Come clean on gambling

Marty Helle

Iowa should get an exemption from the old “baseball is America’s pastime” saying. Baseball isn’t Iowa’s pastime. Gambling is.

Yep, Iowans, there is nothing that you love to do more than belly up to a slot machine and pull that handle like a laboratory rat pounding on the feeder bar.

You are not alone. In my home state, Minnesota, everyone has come to blushingly accept the fact that gambling is where it’s at.

Gambling is spreading so fast because of its ability to generate quick cash and “jobs,” and because the populous can’t get enough of it. But there always has to be a veil.

“We’re approving this riverboat so people can take nice dinner cruises. Heck, there’ll be gambling, but the boat theme will be great.”

Never mind that these casinos only cruise once a day to comply with the law, and that those cruises run in the early morning. Thank goodness for rivers, because if we plopped those riverboat casinos 10 yards in from the banks of the sacred rivers they float upon, they would be considered bad.

“That would be a CASINO! A privately-run casino just like in Vegas! We do not subscribe to that kind of moral system!” Right.

Every form of gambling in Iowa has its own little excuse.

“American Indian casinos? Well, we can’t really regulate them and besides, American Indians have gotten ripped for so long, they deserve the revenue.”

Slots at Prairie Meadows? “They’re the only way we can save the racetrack.”

The lottery? “Charity! Five big percentage points go to charitable causes, so it must be good!”

It is time for the people to stand up and admit that gambling is the newest form of addiction and taxation for the state to condone.

Maybe it’s because it is irresponsible for government to condone gambling, in the form of municipal tracks like Prairie Meadows and lotteries. Imagine the fury if the Iowa legislature allocated money for a “Whiskey. It’s a Great Chance to Quench Your Thirst” ad campaign.

No one cares that the government buys ads enticing people to buy lottery tickets. People seem to group private casinos with private militias, instead of the private stores and bars they truly resemble.

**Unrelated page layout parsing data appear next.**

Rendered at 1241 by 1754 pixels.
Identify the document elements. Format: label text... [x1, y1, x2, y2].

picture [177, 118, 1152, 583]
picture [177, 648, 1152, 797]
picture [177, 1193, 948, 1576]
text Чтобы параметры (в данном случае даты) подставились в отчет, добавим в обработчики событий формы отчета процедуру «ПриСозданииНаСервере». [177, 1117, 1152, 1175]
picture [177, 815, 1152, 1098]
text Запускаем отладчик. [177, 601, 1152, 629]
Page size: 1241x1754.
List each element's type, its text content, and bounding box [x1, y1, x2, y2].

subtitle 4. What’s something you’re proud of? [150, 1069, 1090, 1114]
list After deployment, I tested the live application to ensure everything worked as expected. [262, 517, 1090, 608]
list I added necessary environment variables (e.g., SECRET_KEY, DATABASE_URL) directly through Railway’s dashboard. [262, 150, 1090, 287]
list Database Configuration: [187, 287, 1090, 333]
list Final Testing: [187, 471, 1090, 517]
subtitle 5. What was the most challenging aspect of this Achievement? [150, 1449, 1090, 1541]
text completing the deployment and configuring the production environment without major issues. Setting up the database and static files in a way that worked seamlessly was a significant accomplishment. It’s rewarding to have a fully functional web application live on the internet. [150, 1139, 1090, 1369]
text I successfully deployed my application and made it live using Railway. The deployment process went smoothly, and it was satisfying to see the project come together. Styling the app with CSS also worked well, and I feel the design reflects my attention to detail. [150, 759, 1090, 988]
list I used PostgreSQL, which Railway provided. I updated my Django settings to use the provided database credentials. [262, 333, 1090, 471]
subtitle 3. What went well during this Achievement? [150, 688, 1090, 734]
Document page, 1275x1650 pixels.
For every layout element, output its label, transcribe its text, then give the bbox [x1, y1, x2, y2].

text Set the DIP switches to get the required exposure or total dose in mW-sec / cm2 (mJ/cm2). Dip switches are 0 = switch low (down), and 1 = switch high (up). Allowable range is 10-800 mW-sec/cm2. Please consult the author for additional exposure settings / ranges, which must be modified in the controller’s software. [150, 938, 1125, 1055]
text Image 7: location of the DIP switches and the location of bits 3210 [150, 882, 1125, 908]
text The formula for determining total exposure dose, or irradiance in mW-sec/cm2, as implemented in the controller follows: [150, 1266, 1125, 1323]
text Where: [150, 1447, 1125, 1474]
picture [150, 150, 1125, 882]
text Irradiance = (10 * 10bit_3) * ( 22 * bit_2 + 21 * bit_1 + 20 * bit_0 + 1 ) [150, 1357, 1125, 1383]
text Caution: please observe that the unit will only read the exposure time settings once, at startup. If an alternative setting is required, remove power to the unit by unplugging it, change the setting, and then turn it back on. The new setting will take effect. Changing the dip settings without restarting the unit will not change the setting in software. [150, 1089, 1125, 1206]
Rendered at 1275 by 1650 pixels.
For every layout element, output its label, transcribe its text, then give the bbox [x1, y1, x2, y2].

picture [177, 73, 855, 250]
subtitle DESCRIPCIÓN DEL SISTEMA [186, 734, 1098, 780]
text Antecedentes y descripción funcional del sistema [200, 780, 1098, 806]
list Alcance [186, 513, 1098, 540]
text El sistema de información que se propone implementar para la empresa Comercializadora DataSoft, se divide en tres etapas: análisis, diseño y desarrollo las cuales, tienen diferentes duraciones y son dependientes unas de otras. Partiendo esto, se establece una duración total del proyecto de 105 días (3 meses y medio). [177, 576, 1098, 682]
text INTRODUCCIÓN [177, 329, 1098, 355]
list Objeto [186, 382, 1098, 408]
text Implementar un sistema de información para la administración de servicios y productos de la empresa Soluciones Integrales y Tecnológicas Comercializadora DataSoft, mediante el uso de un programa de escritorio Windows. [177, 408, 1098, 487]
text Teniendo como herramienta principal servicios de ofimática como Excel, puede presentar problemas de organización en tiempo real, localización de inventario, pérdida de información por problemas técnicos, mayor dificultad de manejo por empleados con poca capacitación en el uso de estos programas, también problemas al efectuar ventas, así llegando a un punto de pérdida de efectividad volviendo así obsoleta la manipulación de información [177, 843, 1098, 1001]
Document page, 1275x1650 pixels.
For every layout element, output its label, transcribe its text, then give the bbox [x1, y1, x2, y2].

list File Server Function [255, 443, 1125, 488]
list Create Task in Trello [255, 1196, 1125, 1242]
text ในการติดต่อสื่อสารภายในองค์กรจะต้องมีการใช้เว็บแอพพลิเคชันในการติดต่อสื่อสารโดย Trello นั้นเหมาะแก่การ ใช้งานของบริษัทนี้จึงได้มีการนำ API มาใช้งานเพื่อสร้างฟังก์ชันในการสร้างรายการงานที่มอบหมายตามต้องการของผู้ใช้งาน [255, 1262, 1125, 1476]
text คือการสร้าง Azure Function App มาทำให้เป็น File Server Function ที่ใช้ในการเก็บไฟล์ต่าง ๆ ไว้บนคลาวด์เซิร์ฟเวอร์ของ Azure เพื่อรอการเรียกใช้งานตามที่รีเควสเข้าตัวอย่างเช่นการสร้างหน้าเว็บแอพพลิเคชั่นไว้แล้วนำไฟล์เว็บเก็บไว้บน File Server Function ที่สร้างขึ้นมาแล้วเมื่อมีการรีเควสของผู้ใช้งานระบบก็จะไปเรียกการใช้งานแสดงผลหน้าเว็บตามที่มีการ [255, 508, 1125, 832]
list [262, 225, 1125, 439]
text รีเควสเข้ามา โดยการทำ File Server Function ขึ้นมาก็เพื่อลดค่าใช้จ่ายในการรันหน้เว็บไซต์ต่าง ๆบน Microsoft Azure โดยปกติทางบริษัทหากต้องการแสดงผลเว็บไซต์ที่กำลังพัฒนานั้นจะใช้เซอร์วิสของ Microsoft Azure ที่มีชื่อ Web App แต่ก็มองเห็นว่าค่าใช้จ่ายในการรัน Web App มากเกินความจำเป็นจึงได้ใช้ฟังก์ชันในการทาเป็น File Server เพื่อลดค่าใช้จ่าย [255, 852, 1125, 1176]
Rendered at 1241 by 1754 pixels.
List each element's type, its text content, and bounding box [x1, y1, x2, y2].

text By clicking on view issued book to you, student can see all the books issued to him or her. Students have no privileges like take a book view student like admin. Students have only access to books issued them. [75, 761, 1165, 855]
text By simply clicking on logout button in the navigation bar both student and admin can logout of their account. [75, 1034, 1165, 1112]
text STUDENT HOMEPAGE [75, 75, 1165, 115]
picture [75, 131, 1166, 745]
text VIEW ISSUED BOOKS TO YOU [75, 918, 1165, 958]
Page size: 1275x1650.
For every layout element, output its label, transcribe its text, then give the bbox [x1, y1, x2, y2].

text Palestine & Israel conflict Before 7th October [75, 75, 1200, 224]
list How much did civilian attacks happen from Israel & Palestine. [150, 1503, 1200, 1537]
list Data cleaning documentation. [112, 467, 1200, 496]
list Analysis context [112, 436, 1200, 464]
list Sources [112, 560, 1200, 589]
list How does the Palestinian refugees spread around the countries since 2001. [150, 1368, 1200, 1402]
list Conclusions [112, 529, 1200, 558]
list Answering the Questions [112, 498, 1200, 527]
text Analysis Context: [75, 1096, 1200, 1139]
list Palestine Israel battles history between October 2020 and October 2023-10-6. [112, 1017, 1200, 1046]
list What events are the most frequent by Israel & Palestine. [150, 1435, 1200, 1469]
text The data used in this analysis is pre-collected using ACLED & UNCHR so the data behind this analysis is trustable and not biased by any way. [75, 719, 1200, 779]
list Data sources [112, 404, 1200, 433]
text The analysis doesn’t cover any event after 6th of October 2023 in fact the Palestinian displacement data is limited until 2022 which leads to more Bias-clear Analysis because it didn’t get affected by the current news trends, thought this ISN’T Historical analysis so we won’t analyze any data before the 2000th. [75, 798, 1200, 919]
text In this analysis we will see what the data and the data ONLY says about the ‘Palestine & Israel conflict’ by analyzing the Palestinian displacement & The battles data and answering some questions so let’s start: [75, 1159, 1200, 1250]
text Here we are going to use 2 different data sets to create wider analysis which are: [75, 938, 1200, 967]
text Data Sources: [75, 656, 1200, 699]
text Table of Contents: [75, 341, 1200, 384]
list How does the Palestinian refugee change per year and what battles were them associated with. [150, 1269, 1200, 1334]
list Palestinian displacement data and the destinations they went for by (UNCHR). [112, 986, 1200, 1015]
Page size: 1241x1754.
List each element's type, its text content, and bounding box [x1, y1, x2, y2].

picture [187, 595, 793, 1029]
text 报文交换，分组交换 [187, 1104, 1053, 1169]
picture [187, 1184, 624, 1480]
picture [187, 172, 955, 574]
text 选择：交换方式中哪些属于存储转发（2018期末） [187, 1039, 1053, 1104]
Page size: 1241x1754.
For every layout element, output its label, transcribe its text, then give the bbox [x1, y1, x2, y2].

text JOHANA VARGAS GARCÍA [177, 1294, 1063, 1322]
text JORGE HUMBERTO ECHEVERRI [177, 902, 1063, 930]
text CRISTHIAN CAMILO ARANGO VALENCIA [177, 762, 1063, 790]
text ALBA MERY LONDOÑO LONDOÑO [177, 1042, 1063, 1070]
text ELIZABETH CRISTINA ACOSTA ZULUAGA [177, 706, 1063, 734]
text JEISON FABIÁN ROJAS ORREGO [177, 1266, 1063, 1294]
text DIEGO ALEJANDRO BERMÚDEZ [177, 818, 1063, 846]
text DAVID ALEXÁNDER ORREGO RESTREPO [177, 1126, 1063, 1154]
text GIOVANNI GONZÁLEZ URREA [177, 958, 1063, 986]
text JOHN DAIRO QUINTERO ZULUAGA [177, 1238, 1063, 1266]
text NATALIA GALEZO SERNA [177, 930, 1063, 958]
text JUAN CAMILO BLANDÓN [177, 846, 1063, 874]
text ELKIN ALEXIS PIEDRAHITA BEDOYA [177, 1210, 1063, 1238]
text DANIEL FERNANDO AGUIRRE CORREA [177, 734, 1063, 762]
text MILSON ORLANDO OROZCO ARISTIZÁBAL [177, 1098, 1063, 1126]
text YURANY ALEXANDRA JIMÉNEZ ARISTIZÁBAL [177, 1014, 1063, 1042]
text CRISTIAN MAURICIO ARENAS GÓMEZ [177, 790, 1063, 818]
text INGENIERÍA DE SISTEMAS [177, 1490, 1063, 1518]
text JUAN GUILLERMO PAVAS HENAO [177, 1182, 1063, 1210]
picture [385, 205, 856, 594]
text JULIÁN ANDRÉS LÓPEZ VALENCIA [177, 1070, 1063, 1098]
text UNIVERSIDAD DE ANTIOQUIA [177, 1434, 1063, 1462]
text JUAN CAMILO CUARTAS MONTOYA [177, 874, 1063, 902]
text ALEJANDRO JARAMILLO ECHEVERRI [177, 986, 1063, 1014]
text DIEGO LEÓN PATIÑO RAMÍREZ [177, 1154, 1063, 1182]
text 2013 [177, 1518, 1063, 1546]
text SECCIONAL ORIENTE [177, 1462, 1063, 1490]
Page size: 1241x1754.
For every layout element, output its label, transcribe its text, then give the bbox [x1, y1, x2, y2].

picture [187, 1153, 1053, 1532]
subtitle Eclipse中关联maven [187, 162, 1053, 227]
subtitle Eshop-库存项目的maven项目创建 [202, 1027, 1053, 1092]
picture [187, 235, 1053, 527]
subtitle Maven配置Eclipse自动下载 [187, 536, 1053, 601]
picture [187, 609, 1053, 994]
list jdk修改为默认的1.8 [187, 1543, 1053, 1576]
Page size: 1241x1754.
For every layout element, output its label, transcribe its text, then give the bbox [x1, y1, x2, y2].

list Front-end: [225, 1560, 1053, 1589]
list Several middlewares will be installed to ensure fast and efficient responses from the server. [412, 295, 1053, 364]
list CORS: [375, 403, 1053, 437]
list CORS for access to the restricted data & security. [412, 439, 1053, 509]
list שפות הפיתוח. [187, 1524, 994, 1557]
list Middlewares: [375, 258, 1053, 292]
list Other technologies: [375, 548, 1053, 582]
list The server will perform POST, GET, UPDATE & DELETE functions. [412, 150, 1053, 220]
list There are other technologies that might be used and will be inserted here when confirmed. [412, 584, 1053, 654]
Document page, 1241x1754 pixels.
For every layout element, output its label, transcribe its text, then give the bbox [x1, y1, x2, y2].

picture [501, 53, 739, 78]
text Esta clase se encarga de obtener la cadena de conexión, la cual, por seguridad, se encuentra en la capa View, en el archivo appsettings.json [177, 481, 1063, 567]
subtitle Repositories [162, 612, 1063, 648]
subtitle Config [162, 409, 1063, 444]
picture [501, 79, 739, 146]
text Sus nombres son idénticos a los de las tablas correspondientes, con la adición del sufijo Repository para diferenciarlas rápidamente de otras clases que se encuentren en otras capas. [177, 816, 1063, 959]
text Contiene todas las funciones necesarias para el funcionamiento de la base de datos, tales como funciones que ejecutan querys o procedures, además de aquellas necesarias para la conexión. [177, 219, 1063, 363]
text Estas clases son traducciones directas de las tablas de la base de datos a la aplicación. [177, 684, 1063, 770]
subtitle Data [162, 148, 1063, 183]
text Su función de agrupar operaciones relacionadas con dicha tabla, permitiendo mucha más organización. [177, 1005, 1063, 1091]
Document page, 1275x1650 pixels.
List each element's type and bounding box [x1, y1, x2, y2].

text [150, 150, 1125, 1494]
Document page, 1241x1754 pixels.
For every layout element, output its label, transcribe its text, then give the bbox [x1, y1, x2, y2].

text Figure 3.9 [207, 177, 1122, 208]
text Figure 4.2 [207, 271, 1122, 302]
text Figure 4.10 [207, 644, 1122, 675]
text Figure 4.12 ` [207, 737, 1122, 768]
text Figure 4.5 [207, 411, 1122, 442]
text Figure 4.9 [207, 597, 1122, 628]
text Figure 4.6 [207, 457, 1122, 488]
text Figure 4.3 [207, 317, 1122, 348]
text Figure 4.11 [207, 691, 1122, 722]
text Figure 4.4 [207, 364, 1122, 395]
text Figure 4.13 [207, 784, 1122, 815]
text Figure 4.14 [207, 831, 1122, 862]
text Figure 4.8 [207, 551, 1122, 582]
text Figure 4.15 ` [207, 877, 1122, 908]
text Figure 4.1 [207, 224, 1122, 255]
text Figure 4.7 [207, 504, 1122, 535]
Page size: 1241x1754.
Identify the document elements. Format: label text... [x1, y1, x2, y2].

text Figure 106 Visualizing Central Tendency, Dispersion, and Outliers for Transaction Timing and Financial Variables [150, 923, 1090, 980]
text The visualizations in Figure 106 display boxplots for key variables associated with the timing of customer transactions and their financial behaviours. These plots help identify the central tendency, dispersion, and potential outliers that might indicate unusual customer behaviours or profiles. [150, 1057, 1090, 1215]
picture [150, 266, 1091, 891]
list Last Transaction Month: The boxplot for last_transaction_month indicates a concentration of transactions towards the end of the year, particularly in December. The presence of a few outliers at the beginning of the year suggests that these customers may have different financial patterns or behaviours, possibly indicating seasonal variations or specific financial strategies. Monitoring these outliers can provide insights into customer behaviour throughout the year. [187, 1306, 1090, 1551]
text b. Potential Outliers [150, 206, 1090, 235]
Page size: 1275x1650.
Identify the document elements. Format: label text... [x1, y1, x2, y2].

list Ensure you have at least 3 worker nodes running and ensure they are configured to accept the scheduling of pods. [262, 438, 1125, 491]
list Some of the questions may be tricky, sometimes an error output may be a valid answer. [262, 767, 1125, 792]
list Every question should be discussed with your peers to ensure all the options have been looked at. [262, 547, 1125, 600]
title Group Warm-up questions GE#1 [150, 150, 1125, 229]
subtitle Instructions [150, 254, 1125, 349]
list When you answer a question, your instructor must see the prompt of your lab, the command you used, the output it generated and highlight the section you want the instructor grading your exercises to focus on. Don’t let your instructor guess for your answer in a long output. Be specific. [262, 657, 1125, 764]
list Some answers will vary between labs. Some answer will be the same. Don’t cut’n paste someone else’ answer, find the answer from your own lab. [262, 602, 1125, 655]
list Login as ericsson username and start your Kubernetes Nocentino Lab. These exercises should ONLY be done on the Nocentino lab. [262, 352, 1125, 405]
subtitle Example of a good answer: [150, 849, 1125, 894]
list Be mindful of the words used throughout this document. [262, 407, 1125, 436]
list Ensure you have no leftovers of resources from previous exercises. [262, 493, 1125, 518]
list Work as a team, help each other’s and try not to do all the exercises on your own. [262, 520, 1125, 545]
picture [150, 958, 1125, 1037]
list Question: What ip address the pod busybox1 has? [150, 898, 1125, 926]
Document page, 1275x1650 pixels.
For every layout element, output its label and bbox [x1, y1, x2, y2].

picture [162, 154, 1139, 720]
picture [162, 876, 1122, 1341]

Maybe that’s because it legitimizes gambling losses in people’s minds. At least their lost money didn’t go into the pocket of some SHIFTY-EYED casino operator.

The time has come for the state of Iowa to reevaluate its stance on gambling. Either open it up or shut it down. Unashamedly. Continuing with this policy of allowing casinos only under specific circumstances is not consistent, and when government is inconsistent, it is nearly always in the wrong. Totally open private gambling would get some competition into the state, which would reward the gambler with better return ratios.

It seems that people want gambling in every town. If so, let it happen. Society can have its vices.

Just don’t forget that all vices do harm in the end.

Marty Helle is a senior in English and journalism from Lyle, Minnesota. He is the editor in chief of the Daily.